TASK OBJECTIVE: Only the lines below starting at the one containing "7: (264, 142, 6.84)" and ending at the one containing "27: (56, 161, 5.42)" belong in the answer, each copied exactly.

DATASET below:

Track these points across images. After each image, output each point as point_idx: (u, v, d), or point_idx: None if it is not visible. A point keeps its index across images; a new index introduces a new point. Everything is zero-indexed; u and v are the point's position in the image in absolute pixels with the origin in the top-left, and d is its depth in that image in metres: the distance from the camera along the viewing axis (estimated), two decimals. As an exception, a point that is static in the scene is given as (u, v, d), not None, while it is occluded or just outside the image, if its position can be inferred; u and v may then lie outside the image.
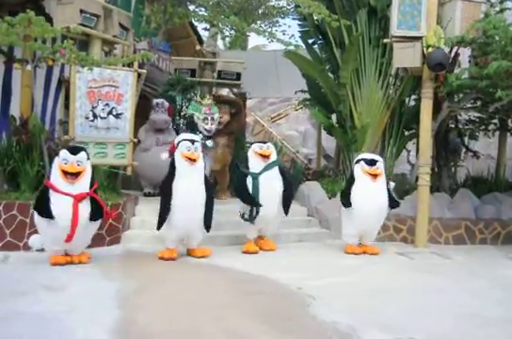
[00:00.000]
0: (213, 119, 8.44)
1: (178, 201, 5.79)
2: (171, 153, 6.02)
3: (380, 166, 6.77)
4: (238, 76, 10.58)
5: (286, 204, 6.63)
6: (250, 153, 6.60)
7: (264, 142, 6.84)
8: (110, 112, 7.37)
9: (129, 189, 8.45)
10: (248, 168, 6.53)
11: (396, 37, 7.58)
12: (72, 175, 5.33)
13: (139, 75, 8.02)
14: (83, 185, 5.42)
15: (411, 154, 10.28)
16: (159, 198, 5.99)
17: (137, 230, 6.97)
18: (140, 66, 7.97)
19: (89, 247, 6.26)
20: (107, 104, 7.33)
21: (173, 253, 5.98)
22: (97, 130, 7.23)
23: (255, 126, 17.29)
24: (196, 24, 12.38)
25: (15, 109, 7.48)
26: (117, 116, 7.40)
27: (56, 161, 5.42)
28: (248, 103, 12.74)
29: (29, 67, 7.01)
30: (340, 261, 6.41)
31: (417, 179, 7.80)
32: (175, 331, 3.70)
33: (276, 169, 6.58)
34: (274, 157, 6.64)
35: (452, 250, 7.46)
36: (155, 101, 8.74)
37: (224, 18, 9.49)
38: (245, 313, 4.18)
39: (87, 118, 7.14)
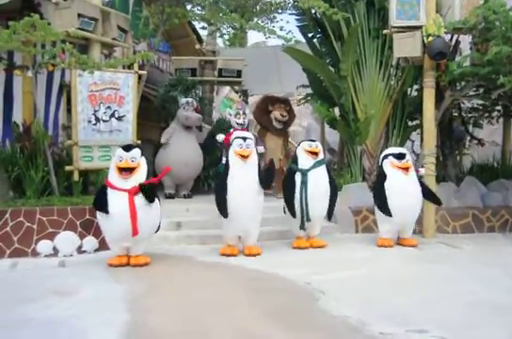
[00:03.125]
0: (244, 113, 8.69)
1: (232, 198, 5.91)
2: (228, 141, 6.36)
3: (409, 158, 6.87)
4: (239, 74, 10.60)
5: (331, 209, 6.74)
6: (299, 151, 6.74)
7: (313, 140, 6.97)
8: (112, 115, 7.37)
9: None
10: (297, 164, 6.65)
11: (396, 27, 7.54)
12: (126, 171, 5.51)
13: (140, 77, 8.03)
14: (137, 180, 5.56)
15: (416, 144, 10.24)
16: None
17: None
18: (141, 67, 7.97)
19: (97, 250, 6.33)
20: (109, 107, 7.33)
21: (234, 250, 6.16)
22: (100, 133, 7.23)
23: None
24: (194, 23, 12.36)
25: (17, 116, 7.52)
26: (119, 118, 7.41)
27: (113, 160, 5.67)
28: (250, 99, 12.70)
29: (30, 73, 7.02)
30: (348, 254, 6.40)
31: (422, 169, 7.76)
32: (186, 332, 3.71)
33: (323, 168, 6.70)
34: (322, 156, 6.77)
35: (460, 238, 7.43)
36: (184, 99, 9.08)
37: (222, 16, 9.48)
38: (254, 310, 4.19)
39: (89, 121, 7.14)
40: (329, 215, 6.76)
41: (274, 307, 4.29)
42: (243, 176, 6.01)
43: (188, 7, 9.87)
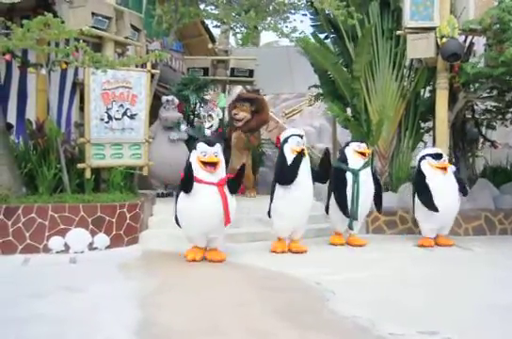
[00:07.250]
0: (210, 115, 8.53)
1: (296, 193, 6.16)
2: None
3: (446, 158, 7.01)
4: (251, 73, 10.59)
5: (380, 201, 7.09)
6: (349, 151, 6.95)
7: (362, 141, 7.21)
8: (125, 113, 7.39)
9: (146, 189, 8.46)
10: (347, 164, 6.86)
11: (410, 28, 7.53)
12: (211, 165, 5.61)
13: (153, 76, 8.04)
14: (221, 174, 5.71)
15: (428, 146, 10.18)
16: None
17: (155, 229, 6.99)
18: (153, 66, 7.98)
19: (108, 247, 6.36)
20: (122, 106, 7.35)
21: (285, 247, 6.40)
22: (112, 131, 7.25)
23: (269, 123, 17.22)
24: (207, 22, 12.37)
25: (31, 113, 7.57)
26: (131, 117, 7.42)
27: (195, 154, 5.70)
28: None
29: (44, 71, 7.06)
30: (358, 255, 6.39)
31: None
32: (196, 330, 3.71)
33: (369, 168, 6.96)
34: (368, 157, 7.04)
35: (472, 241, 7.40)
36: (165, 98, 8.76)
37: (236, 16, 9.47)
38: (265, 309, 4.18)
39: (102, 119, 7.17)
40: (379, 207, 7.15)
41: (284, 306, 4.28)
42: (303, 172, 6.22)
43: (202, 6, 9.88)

End of DATASET.
DATASET below:

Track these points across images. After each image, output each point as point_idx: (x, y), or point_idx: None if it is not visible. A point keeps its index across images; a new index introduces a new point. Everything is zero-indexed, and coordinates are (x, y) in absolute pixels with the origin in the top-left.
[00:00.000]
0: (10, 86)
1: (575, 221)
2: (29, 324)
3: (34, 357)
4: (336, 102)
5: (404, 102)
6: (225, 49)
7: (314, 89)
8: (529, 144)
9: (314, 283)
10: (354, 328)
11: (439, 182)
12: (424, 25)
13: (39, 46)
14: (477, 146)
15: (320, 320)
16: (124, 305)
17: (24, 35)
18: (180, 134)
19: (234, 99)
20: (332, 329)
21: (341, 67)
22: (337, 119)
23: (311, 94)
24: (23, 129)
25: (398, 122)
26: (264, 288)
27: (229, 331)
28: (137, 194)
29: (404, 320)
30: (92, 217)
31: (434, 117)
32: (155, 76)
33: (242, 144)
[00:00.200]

End of DATASET.

RESULT FOR THIS EXERCISE:
7: (264, 142, 6.84)
8: (110, 112, 7.37)
9: (129, 189, 8.45)
10: (248, 168, 6.53)
11: (396, 37, 7.58)
12: (72, 175, 5.33)
13: (139, 75, 8.02)
14: (83, 185, 5.42)
15: (411, 154, 10.28)
16: (159, 198, 5.99)
17: (137, 230, 6.97)
18: (140, 66, 7.97)
19: (89, 247, 6.26)
20: (107, 104, 7.33)
21: (173, 253, 5.98)
22: (97, 130, 7.23)
23: (255, 126, 17.29)
24: (196, 24, 12.38)
25: (15, 109, 7.48)
26: (117, 116, 7.40)
27: (56, 161, 5.42)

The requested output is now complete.